[[ Data shown open ]]

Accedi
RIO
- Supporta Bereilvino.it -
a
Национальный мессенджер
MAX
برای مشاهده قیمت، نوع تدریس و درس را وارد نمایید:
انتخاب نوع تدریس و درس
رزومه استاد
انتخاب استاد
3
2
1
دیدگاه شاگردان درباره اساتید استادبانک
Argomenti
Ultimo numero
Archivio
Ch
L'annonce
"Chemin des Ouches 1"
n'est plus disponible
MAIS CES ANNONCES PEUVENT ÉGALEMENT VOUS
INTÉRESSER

[[ Data shown closed ]]
[[ Data shown open ]]

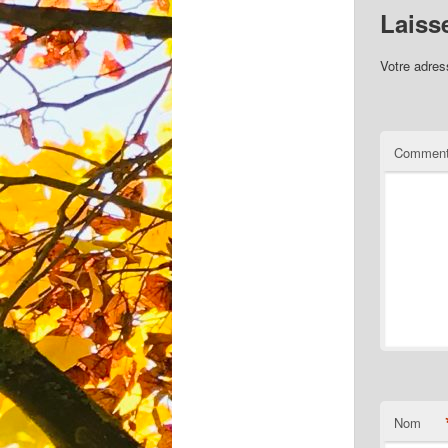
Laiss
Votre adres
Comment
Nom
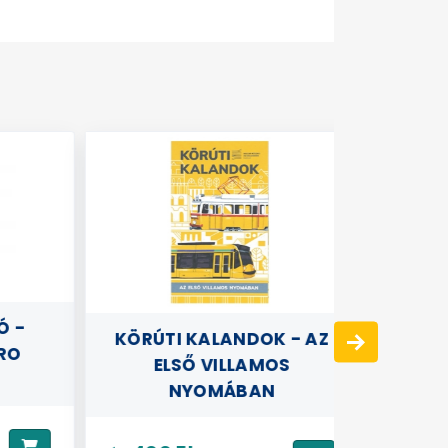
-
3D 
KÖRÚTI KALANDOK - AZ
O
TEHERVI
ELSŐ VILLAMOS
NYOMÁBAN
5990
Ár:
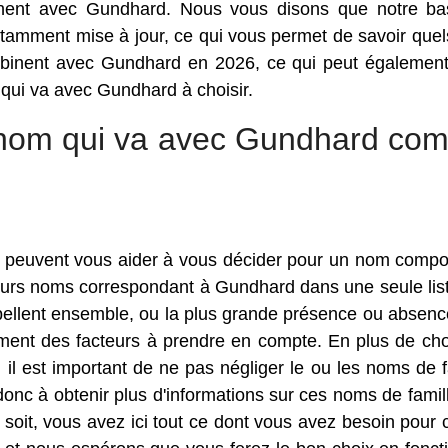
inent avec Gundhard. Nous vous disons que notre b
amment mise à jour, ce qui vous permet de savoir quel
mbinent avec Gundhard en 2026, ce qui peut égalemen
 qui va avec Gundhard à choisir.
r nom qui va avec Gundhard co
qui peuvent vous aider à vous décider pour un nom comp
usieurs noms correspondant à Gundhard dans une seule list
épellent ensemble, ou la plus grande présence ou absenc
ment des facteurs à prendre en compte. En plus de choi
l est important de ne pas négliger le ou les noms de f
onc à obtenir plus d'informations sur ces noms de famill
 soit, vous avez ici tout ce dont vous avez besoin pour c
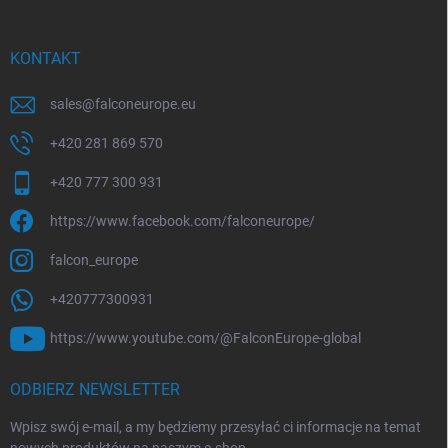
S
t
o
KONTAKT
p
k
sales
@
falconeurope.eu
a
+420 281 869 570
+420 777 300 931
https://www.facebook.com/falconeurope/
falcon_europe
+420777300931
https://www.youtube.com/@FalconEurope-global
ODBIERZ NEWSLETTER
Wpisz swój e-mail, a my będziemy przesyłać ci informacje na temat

[[ Data shown closed ]]

Copy nothing but the lines above from the one with "soit, vous avez" to the one with "Wpisz swój e-mail, a", inclusive, word for word. Leave every picture out.

Solution to the exercise>
 soit, vous avez ici tout ce dont vous avez besoin pour c
S
t
o
KONTAKT
p
k
sales
@
falconeurope.eu
a
+420 281 869 570
+420 777 300 931
https://www.facebook.com/falconeurope/
falcon_europe
+420777300931
https://www.youtube.com/@FalconEurope-global
ODBIERZ NEWSLETTER
Wpisz swój e-mail, a my będziemy przesyłać ci informacje na temat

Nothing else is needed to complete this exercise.